Pasó sin verme, y cuando iba como a cinco pasos le llamé la atención con un «Hola don Fabio, a dónde va con esa juma». Al reconocer mi voz se detuvo en seco, y se regresó con la mano extendida a saludarme con una amplia sonrisa: «Qué hubo, Pinocho», me dijo, y estrechó mi mano con cariño e inició a contarme que venía de donde Fernando Pérez su amigo, que había tomado Whisky a tutiplén y que estaba más ‘peado’ que calzón de loca, pero que estaba alegre como nunca: «Sin plata pero alegre», me dijo, y soltó una carcajada. Luego citando a otro paisano dijo: «Como dijo Mingo Gómez, plata no tengo, pero mala vida no me doy».
Fabian me puso la mano en el hombro y en tono confidente comenzó a contarme sus afugias económicas, pues tenía varios años que no tenía trabajo estable, pero que eso no le haría perder su alegría ni las ganas de vivir y gozar la vida, que cada día traía su afán pero que ese afán por fuerte que fuera venía con su solución, que lo que pasaba era que el afán llegaba en un vehículo mucho más rápido y por eso llegaba de primero, pero que la solución la mandaba Diosito en un carro destartalado y por eso llegaba de último, pero que de que llegaba, llegaba.
«Mire viejo Pino», me dijo, «la vida hay que vivirla como venga, no hay manera de decirle: ¡Oye tú! no me gusta como viniste o como te estás poniendo.
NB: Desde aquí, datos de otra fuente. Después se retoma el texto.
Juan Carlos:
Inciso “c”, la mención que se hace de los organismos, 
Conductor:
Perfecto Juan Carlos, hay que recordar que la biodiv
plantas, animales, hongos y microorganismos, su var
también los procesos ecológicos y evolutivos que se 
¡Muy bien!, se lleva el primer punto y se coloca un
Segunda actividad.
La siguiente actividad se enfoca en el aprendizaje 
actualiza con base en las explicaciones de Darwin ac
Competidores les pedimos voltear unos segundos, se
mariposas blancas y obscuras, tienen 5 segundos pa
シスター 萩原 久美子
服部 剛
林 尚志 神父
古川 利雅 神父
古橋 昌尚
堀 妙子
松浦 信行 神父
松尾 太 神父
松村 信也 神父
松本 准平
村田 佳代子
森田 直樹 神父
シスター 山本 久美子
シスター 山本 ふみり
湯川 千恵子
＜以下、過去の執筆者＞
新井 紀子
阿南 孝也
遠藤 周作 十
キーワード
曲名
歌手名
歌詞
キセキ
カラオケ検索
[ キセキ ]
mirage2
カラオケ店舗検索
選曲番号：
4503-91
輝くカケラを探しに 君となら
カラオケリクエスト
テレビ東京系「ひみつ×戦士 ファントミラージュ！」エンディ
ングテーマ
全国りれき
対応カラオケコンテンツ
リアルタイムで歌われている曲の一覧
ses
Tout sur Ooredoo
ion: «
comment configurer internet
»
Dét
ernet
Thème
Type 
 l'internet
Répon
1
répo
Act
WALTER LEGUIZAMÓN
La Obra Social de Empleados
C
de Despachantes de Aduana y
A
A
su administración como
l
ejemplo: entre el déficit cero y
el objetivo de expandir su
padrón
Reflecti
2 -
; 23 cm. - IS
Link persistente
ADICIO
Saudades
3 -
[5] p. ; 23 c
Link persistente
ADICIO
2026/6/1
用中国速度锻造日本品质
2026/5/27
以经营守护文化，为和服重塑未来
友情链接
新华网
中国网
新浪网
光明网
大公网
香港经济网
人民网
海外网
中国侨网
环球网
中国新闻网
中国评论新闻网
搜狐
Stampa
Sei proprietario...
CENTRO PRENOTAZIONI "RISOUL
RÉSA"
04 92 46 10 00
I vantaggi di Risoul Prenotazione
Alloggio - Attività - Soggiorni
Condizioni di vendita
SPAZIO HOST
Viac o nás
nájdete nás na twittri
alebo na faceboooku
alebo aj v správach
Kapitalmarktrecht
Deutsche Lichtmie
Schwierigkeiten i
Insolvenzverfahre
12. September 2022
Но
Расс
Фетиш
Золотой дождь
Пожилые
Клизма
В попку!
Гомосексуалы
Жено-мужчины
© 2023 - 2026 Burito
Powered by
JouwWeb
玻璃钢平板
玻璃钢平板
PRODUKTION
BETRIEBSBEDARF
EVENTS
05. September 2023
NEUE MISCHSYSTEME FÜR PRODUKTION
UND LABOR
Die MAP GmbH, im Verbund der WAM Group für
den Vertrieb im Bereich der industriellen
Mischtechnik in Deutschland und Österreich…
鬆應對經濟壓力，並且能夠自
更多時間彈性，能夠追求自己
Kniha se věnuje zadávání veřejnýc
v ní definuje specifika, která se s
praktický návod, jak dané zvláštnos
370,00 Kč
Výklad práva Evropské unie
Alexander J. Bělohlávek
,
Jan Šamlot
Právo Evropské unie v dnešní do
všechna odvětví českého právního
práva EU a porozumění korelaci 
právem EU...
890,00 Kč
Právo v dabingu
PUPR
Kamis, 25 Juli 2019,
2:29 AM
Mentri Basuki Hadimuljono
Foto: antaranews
Nada, viejo Pino, la vida no escucha, ella llega como le da la gana y ni modo, hay que tomarla y bailar con ella, ¿sabes por qué? A su lado está la huesuda, la del garabato, la muerte, esperando que le hagas mala cara para llevarte y esa señora sí es jodida, esa no se deja hablar, ni baila ni bebe, es fea, seria y resabiada.
¿Sabes una cosa? En esta vida todo tiene un precio, todo se negocia, todo se resuelve. La única que no acepta negocio es la huesuda. Pinocho si la muerte se transara, si la muerte se dejara negociar, si uno pudiera preguntarle ¿Oiga, cuánto me cobras por 5 años más de vida? y ella diera un precio, te lo juro viejo Pino, te lo juro por Cristo bendito, que yo estuviera del otro lado del río Magdalena tirando rula en una zocola para reunirle la plata a la muérgana esa, para que me diera una gabela de por lo menos cinco años más de vida».
Soltó una estruendosa carcajada y se despidió diciéndome: «Cuidado escribes lo que te dije porque si lo haces lo niego en público», esta vez reímos los dos y nos despedimos, desde entonces no he dejado de pensar en sus palabras.